Ora però questo nuovo passaggio non sembra convincerci altrettanto. Non sappiamo come leggerlo: che vuol dire convivere con il virus? O c’è, e allora dobbiamo difenderci e ci devono dire come; oppure non c’è, ma allora dovremmo essere liberi di fare tutto quello che facevamo. Sembra invece che si apra per noi uno stato intermedio, una sorta di zona grigia, in cui continueremo a doverci difendere da un nemico, che si fa però sempre più stilizzato, quasi un’ombra – quell’asintomatico che è adesso il vero untore infido, non più chi tossisce ma chi non fa nulla; e però contemporaneamente dovremo anche prenderci di più il rischio di vivere e di muoverci. Tutto questo sembra disorientarci. E dall’egualitarismo di prima, tornano fuori gli egoismi.
Abbiamo accettato il regime di tutela che ci ha tenuti confinati spazialmente e ci ha disciplinati nei comportamenti (igiene, distanziamento, code, ecc.), regime sempre inevitabile nel controllo di un’epidemia. Abbiamo rispettato le regole, da bravi cittadini. Ma se ora non saremo più sotto tutela, se ci rimettiamo in movimento, e però dobbiamo controllarci, misurarci, trattenerci – beh, questa è tutta un’altra storia. Questi limiti che ognuno deve gestirsi ci paiono più pesanti da accettare. E scalpitiamo, ci sentiamo in gabbia.
Eppure la vera differenza rispetto al modello cinese è tutta qui; è qui che si gioca la possibilità di una gestione democratica della pandemia. Perché è fuori dall’imposizione disciplinare che ognuno mette in atto la propria responsabilità.

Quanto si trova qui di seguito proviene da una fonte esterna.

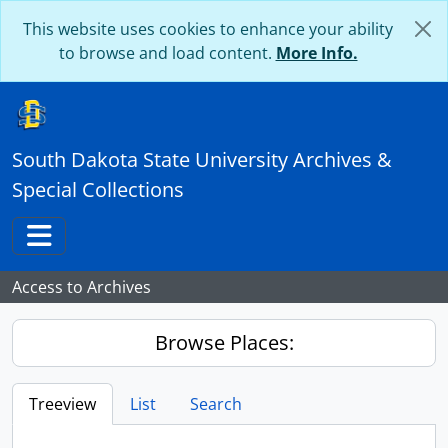
Skip to main content
This website uses cookies to enhance your ability
to browse and load content.
More Info.
South Dakota State University Archives &
Special Collections
Toggle navigation
Access to Archives
Browse Places:
Treeview
List
Search
...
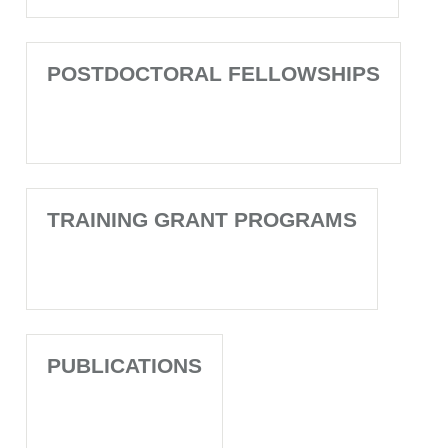
POSTDOCTORAL FELLOWSHIPS
TRAINING GRANT PROGRAMS
PUBLICATIONS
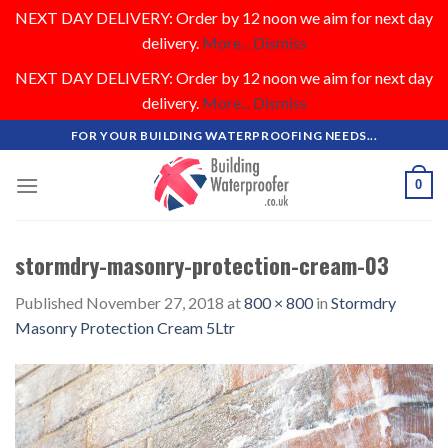
NEXT DAY DELIVERY: Order by 12 noon we aim for next day
delivery.
More...
Dismiss
NEXT DAY DELIVERY: Order by 12 noon we aim for next day
delivery.
More...
Dismiss
Skip
FOR YOUR BUILDING WATERPROOFING NEEDS...
to
content
0
stormdry-masonry-protection-cream-03
Published
November 27, 2018
at
800 × 800
in
Stormdry
Masonry Protection Cream 5Ltr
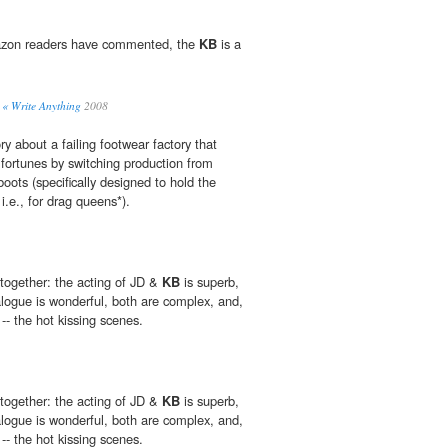
azon readers have commented, the
KB
is a
« Write Anything
2008
ory about a failing footwear factory that
s fortunes by switching production from
boots (specifically designed to hold the
i.e., for drag queens*).
 together: the acting of JD &
KB
is superb,
alogue is wonderful, both are complex, and,
-- the hot kissing scenes.
 together: the acting of JD &
KB
is superb,
alogue is wonderful, both are complex, and,
-- the hot kissing scenes.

Non può bastarci, per essere cittadini, l’obbedienza alle regole, in cui pure siamo stati abbastanza bravi; adesso si tratta di metterci in gioco e pensare noi a quali comportamenti tenere in presenza di una epidemia tutt’altro che finita. Ha ragione Zagrebelski: siamo al passaggio dall’obbedienza alla partecipazione responsabile. Sta ad ognuno di noi, nel riprendere a poco a poco la propria vita, interiorizzare prudenza e autocontrollo, ma anche portarsi dentro quel senso rinnovato di comune destino di cui siamo parte, tradurre in atti quella solidarietà fra il sé e gli altri che abbiamo sperimentato; e fare tutto questo quasi liberamente, o comunque con minori costrizioni.
Oppure l’epidemia non ci avrà insegnato nulla.